Not only are traditional Indigenous laws seeing a resurgence in First Nation communities, integrating some of their elements into modern law could improve some Canadian legislation, said John Borrows, the Canadian research chair in Indigenous law at the University of Victoria.
"The Canadian law sees that there might be some wisdom in aspects of how children are treated in the laws of First Nations that could be adapted," Borrows told Robyn Burns, host of CBC's All Points West.
Borrows was named the 2017 Killam Prize winner in Social Sciences by the Canada Council for the Arts for his extensive research which dates back to the mid-1990s.
The CCA called Borrows a "global leader in Indigenous law" celebrating his work for shining a light on injustices and inequalities experienced by Indigenous peoples.
But Borrows says the first 15 years or so researching the issue were lonely as he worked to bridge the gap between what he saw happening in First Nations communities with what was being taught in law schools.
At the time, a revitalization of language and culture was resulting in communities rediscovering connections to traditional laws that were based on the natural world but there were few people bridging that resurgence with the scholarly or legal world, according to Borrows.
Lately, he said new students, legal professionals and even the courts are focused on what the Supreme Court of Canada calls 'inter-societal law.'
"Now it feels like I'm in the middle of something exciting," said Burrows.
Natural fit for reconciliation
Borrows has led field trips for his students, taking them to Indigenous communities to see what traditional law is based on first hand.
"I've been taking students from law schools to my own reserve and helping introduce them to the law that's sourced in the rocks and the water and the plants and the animals," said Borrows, who is Anishinaabe and Ojibway and a member of the Chippewa of the Nawash First Nation.
His approach seems to align with the calls to action put forward by the Truth and Reconciliation Commission's in 2015.

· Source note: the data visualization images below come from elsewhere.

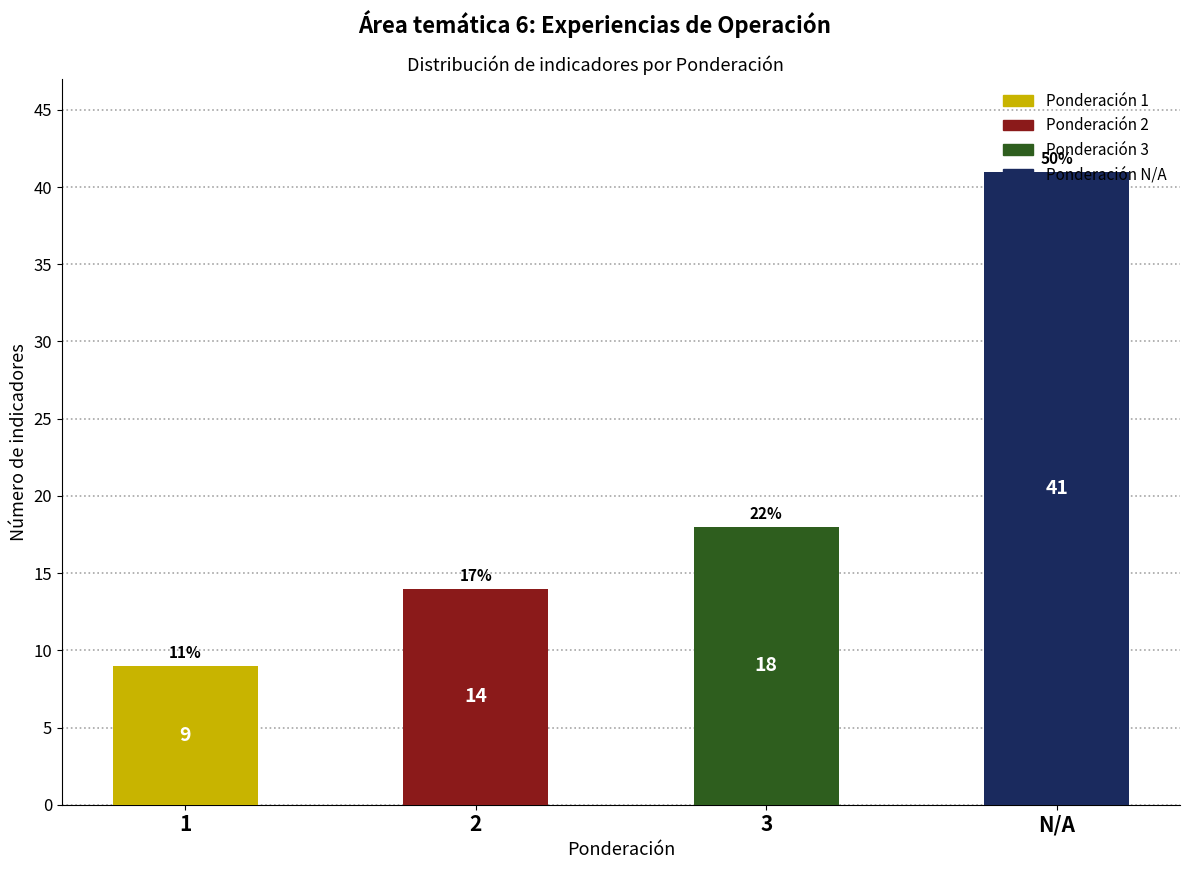

Reading right to left, what are all the values shown in this chart?

Ponderación 1: N/A=0	3=0	2=0	1=9
Ponderación 2: N/A=0	3=0	2=14	1=0
Ponderación 3: N/A=0	3=18	2=0	1=0
Sin ponderación: N/A=41	3=0	2=0	1=0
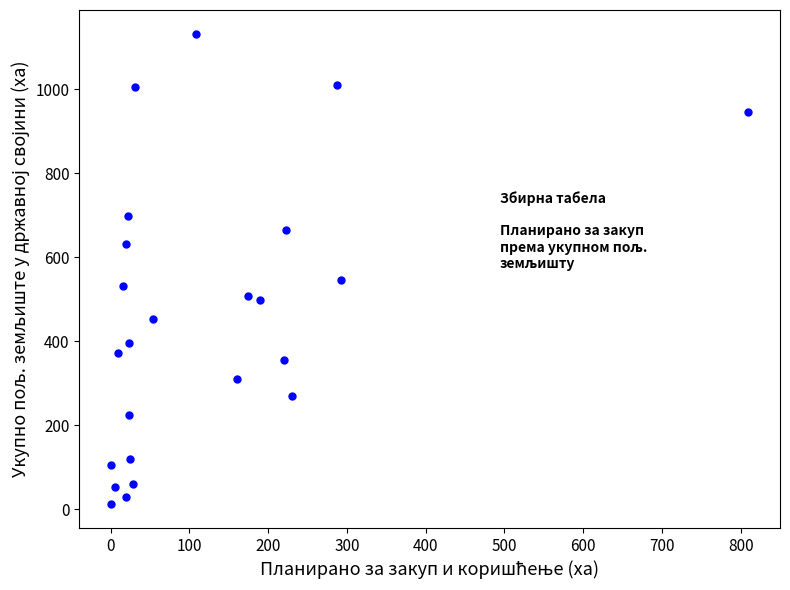

What Y value in the scatter plot is closest to 572?

546.5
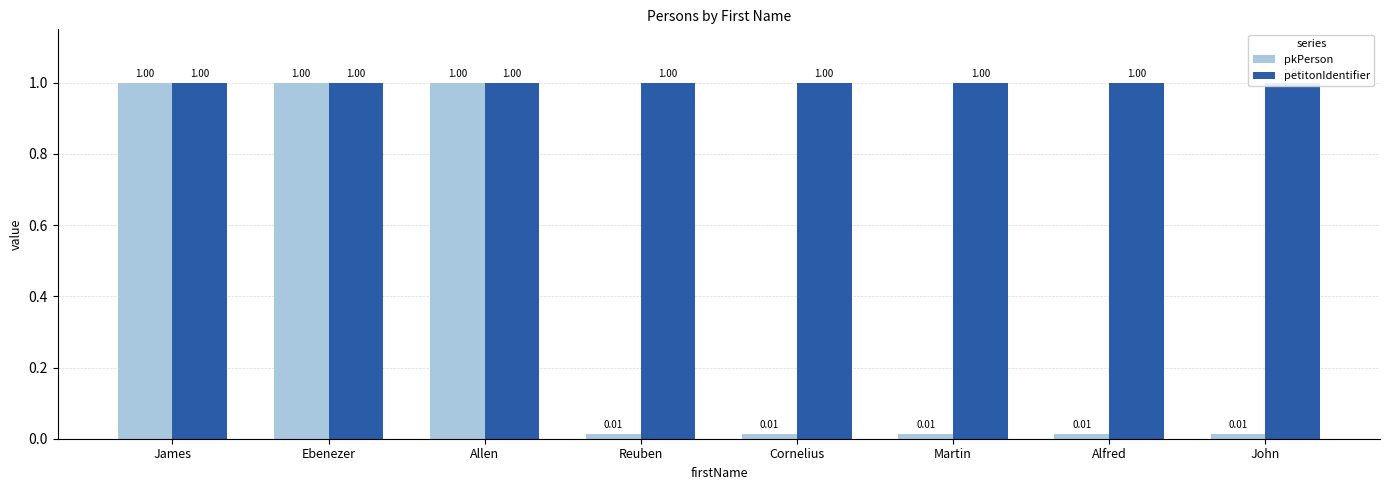

Reading left to right, extract all data points from this chart.

pkPerson: James=1.0	Ebenezer=1.0	Allen=1.0	Reuben=0.0	Cornelius=0.0	Martin=0.0	Alfred=0.0	John=0.0
petitonIdentifier: James=1.0	Ebenezer=1.0	Allen=1.0	Reuben=1.0	Cornelius=1.0	Martin=1.0	Alfred=1.0	John=1.0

Of those 94 calls to action, 23 are aimed specifically at the justice system in Canada, including one that calls upon law schools to require mandatory 'skills-based' Indigenous law courses.
The TRC recommends that those courses cover the history of Indigenous relationships with the Crown as well as training in intercultural issues, conflict resolution and anti-racism.
The University of Victoria has proposed a joint degree in Canadian Common Law and Indigenous Legal Orders, led by Borrows.
Borrows will be honoured at a ceremony at Rideau Hall on May 30th.